I have just finished designing the concept of my service, that is, what I am going to offer to people has crystallized. there are various components to this, and I will look for cofounders now, and then the validation process will come.
I am really confident of the service. But I am really not the type to do lalala talk, rather prefer to point to the product; here, try it, and see if you like. I read that it is recommended to write a blog to spread the word, get press, publicity etc. I mean, if you have a good product, you can do without, too, can't you? I don't mean to make no publicity, you spread the word by all other means, but what do you really write in a blog every other day?
"today I was very productive and made an important progress with my partners.." sorry, but who bothers?..or "today the development of the first version of that unique product feature was finished.."
who even reads your blog before you are known? potential investors? I should think they will be more convinced seeing the prototype that you're writing about.
I was never into blogging, and it seems to me all the less necessary among all the meaningful work you can do at this critical phase.
after all, who'd blogged while founding?..page? brin? zennstroem?..
Founder Blogging Word Of Mouth
Is a startup blog necessary? no.
Does it help? probably.
If you are at the stage of just finishing designing the concept of your service should you be worrying about this? no.
Just get your product built. Even if a blog is great, it's still not as good as having a product so your time should be spent there.

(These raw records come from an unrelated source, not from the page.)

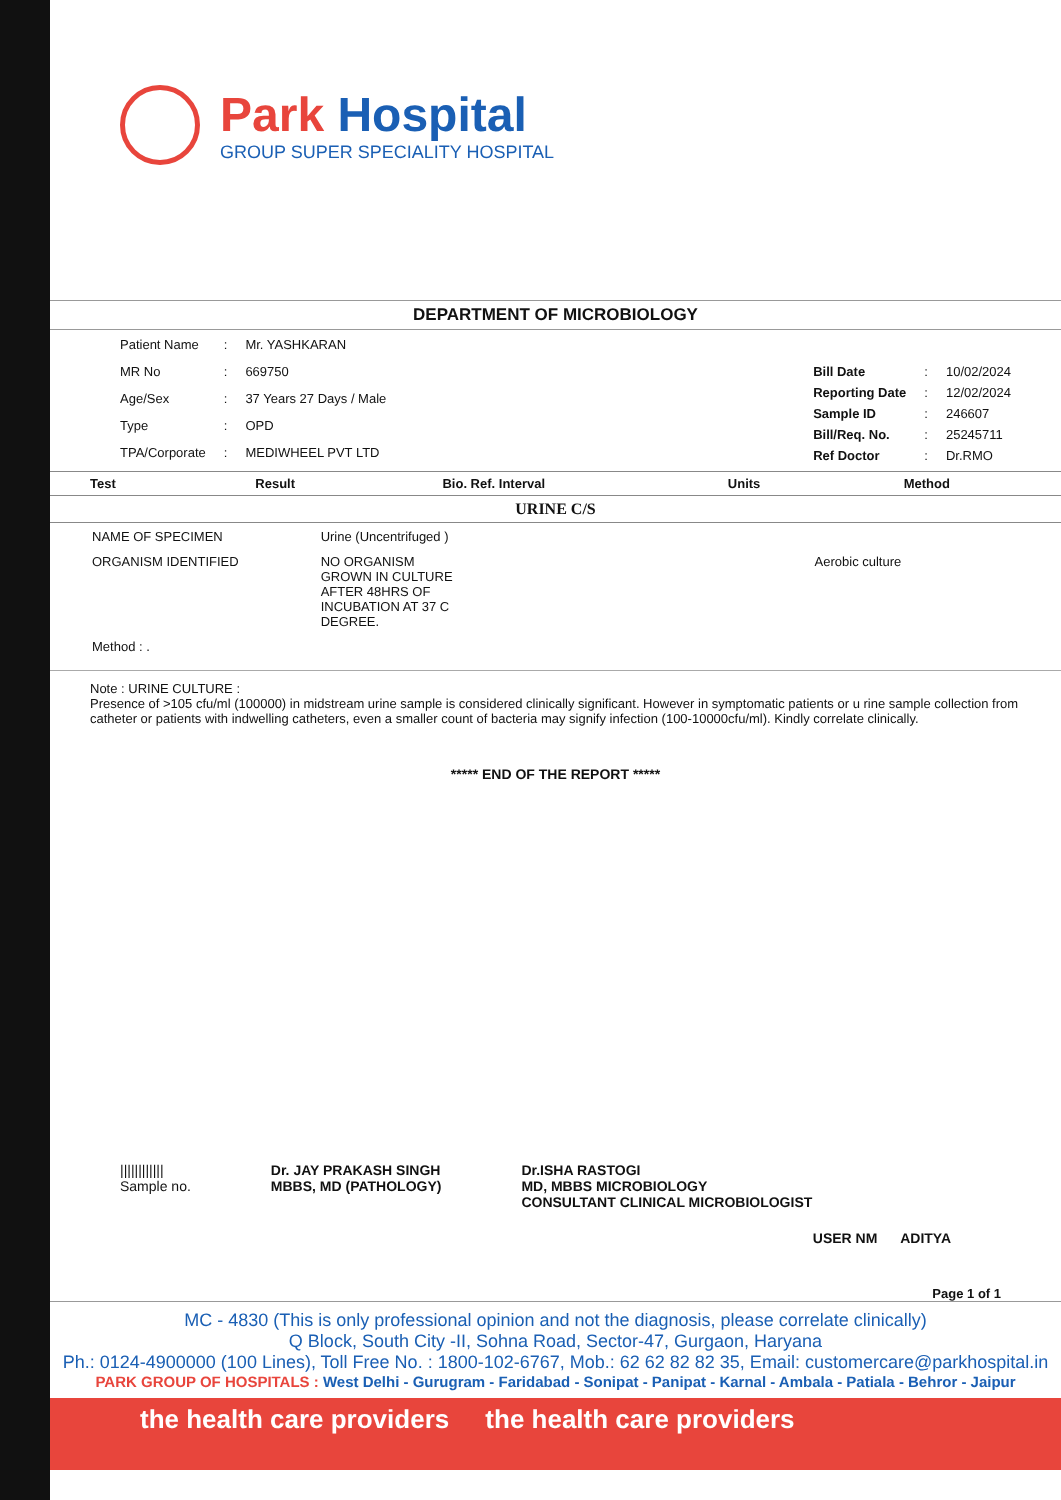Park Hospital
GROUP SUPER SPECIALITY HOSPITAL
DEPARTMENT OF MICROBIOLOGY
| Patient Name | : | Mr. YASHKARAN |
| MR No | : | 669750 |
| Age/Sex | : | 37 Years 27 Days / Male |
| Type | : | OPD |
| TPA/Corporate | : | MEDIWHEEL PVT LTD |
| Bill Date | : | 10/02/2024 |
| Reporting Date | : | 12/02/2024 |
| Sample ID | : | 246607 |
| Bill/Req. No. | : | 25245711 |
| Ref Doctor | : | Dr.RMO |
| Test | Result | Bio. Ref. Interval | Units | Method |
| --- | --- | --- | --- | --- |
URINE C/S
| NAME OF SPECIMEN | Urine (Uncentrifuged ) | |
| ORGANISM IDENTIFIED | NO ORGANISM GROWN IN CULTURE AFTER 48HRS OF INCUBATION AT 37 C DEGREE. | Aerobic culture |
| Method : . | | |
Note : URINE CULTURE :
Presence of >105 cfu/ml (100000) in midstream urine sample is considered clinically significant. However in symptomatic patients or u rine sample collection from catheter or patients with indwelling catheters, even a smaller count of bacteria may signify infection (100-10000cfu/ml). Kindly correlate clinically.
***** END OF THE REPORT *****
||||||||||||
Sample no.
Dr. JAY PRAKASH SINGH
MBBS, MD (PATHOLOGY)
Dr.ISHA RASTOGI
MD, MBBS MICROBIOLOGY
CONSULTANT CLINICAL MICROBIOLOGIST
USER NM ADITYA
Page 1 of 1
MC - 4830 (This is only professional opinion and not the diagnosis, please correlate clinically)
Q Block, South City -II, Sohna Road, Sector-47, Gurgaon, Haryana
Ph.: 0124-4900000 (100 Lines), Toll Free No. : 1800-102-6767, Mob.: 62 62 82 82 35, Email: customercare@parkhospital.in
PARK GROUP OF HOSPITALS : West Delhi - Gurugram - Faridabad - Sonipat - Panipat - Karnal - Ambala - Patiala - Behror - Jaipur
the health care providers the health care providers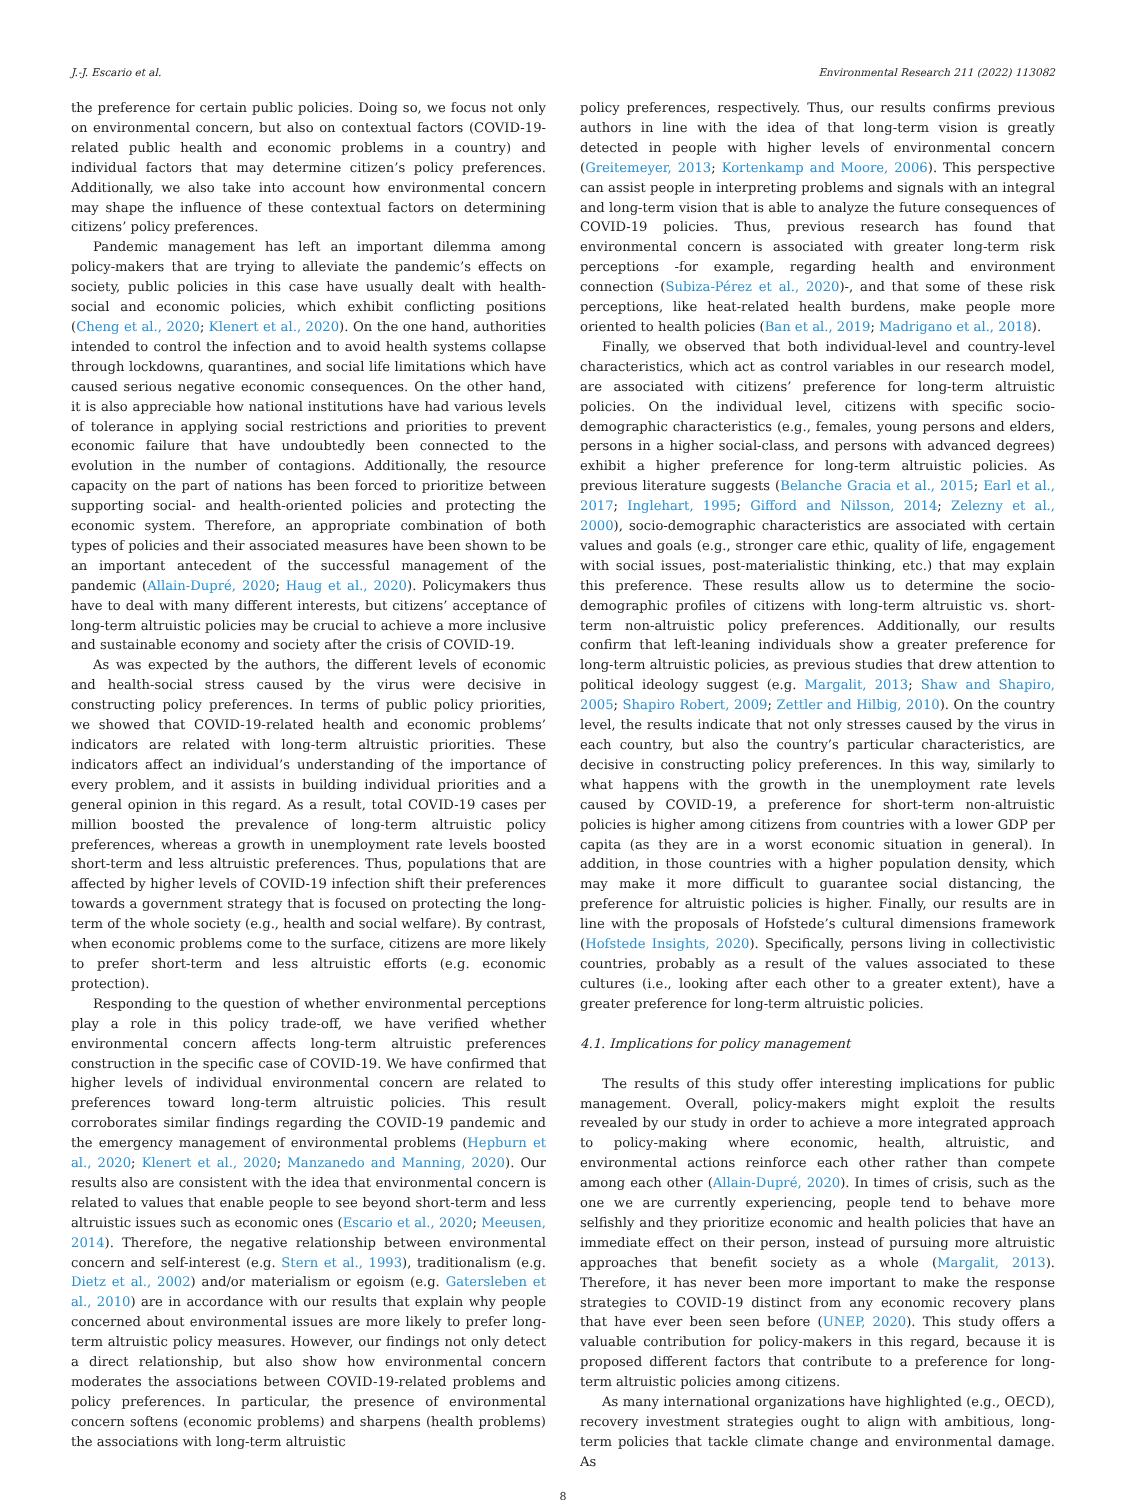J.-J. Escario et al. Environmental Research 211 (2022) 113082
the preference for certain public policies. Doing so, we focus not only on environmental concern, but also on contextual factors (COVID-19-related public health and economic problems in a country) and individual factors that may determine citizen’s policy preferences. Additionally, we also take into account how environmental concern may shape the influence of these contextual factors on determining citizens’ policy preferences.
Pandemic management has left an important dilemma among policy-makers that are trying to alleviate the pandemic’s effects on society, public policies in this case have usually dealt with health-social and economic policies, which exhibit conflicting positions (Cheng et al., 2020; Klenert et al., 2020). On the one hand, authorities intended to control the infection and to avoid health systems collapse through lockdowns, quarantines, and social life limitations which have caused serious negative economic consequences. On the other hand, it is also appreciable how national institutions have had various levels of tolerance in applying social restrictions and priorities to prevent economic failure that have undoubtedly been connected to the evolution in the number of contagions. Additionally, the resource capacity on the part of nations has been forced to prioritize between supporting social- and health-oriented policies and protecting the economic system. Therefore, an appropriate combination of both types of policies and their associated measures have been shown to be an important antecedent of the successful management of the pandemic (Allain-Dupré, 2020; Haug et al., 2020). Policymakers thus have to deal with many different interests, but citizens’ acceptance of long-term altruistic policies may be crucial to achieve a more inclusive and sustainable economy and society after the crisis of COVID-19.
As was expected by the authors, the different levels of economic and health-social stress caused by the virus were decisive in constructing policy preferences. In terms of public policy priorities, we showed that COVID-19-related health and economic problems’ indicators are related with long-term altruistic priorities. These indicators affect an individual’s understanding of the importance of every problem, and it assists in building individual priorities and a general opinion in this regard. As a result, total COVID-19 cases per million boosted the prevalence of long-term altruistic policy preferences, whereas a growth in unemployment rate levels boosted short-term and less altruistic preferences. Thus, populations that are affected by higher levels of COVID-19 infection shift their preferences towards a government strategy that is focused on protecting the long-term of the whole society (e.g., health and social welfare). By contrast, when economic problems come to the surface, citizens are more likely to prefer short-term and less altruistic efforts (e.g. economic protection).
Responding to the question of whether environmental perceptions play a role in this policy trade-off, we have verified whether environmental concern affects long-term altruistic preferences construction in the specific case of COVID-19. We have confirmed that higher levels of individual environmental concern are related to preferences toward long-term altruistic policies. This result corroborates similar findings regarding the COVID-19 pandemic and the emergency management of environmental problems (Hepburn et al., 2020; Klenert et al., 2020; Manzanedo and Manning, 2020). Our results also are consistent with the idea that environmental concern is related to values that enable people to see beyond short-term and less altruistic issues such as economic ones (Escario et al., 2020; Meeusen, 2014). Therefore, the negative relationship between environmental concern and self-interest (e.g. Stern et al., 1993), traditionalism (e.g. Dietz et al., 2002) and/or materialism or egoism (e.g. Gatersleben et al., 2010) are in accordance with our results that explain why people concerned about environmental issues are more likely to prefer long-term altruistic policy measures. However, our findings not only detect a direct relationship, but also show how environmental concern moderates the associations between COVID-19-related problems and policy preferences. In particular, the presence of environmental concern softens (economic problems) and sharpens (health problems) the associations with long-term altruistic
policy preferences, respectively. Thus, our results confirms previous authors in line with the idea of that long-term vision is greatly detected in people with higher levels of environmental concern (Greitemeyer, 2013; Kortenkamp and Moore, 2006). This perspective can assist people in interpreting problems and signals with an integral and long-term vision that is able to analyze the future consequences of COVID-19 policies. Thus, previous research has found that environmental concern is associated with greater long-term risk perceptions -for example, regarding health and environment connection (Subiza-Pérez et al., 2020)-, and that some of these risk perceptions, like heat-related health burdens, make people more oriented to health policies (Ban et al., 2019; Madrigano et al., 2018).
Finally, we observed that both individual-level and country-level characteristics, which act as control variables in our research model, are associated with citizens’ preference for long-term altruistic policies. On the individual level, citizens with specific socio-demographic characteristics (e.g., females, young persons and elders, persons in a higher social-class, and persons with advanced degrees) exhibit a higher preference for long-term altruistic policies. As previous literature suggests (Belanche Gracia et al., 2015; Earl et al., 2017; Inglehart, 1995; Gifford and Nilsson, 2014; Zelezny et al., 2000), socio-demographic characteristics are associated with certain values and goals (e.g., stronger care ethic, quality of life, engagement with social issues, post-materialistic thinking, etc.) that may explain this preference. These results allow us to determine the socio-demographic profiles of citizens with long-term altruistic vs. short-term non-altruistic policy preferences. Additionally, our results confirm that left-leaning individuals show a greater preference for long-term altruistic policies, as previous studies that drew attention to political ideology suggest (e.g. Margalit, 2013; Shaw and Shapiro, 2005; Shapiro Robert, 2009; Zettler and Hilbig, 2010). On the country level, the results indicate that not only stresses caused by the virus in each country, but also the country’s particular characteristics, are decisive in constructing policy preferences. In this way, similarly to what happens with the growth in the unemployment rate levels caused by COVID-19, a preference for short-term non-altruistic policies is higher among citizens from countries with a lower GDP per capita (as they are in a worst economic situation in general). In addition, in those countries with a higher population density, which may make it more difficult to guarantee social distancing, the preference for altruistic policies is higher. Finally, our results are in line with the proposals of Hofstede’s cultural dimensions framework (Hofstede Insights, 2020). Specifically, persons living in collectivistic countries, probably as a result of the values associated to these cultures (i.e., looking after each other to a greater extent), have a greater preference for long-term altruistic policies.
4.1. Implications for policy management
The results of this study offer interesting implications for public management. Overall, policy-makers might exploit the results revealed by our study in order to achieve a more integrated approach to policy-making where economic, health, altruistic, and environmental actions reinforce each other rather than compete among each other (Allain-Dupré, 2020). In times of crisis, such as the one we are currently experiencing, people tend to behave more selfishly and they prioritize economic and health policies that have an immediate effect on their person, instead of pursuing more altruistic approaches that benefit society as a whole (Margalit, 2013). Therefore, it has never been more important to make the response strategies to COVID-19 distinct from any economic recovery plans that have ever been seen before (UNEP, 2020). This study offers a valuable contribution for policy-makers in this regard, because it is proposed different factors that contribute to a preference for long-term altruistic policies among citizens.
As many international organizations have highlighted (e.g., OECD), recovery investment strategies ought to align with ambitious, long-term policies that tackle climate change and environmental damage. As
8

Certainly your site is going to have something written about the product. Many blogs are "lalala" but yours doesn't have to be. It can be focused on your product, how you built it, why you built it, what you plan on doing next.
I am really confident of the serviceThis is good, but you need to find out what everyone else things before you put too much time into building it. Responses to your blog are more important than the blog itself. It doesn't have to be lengthy.
Just make sure your reluctance isn't the deciding factor. One hour spent on your blog could save days of unecessary coding.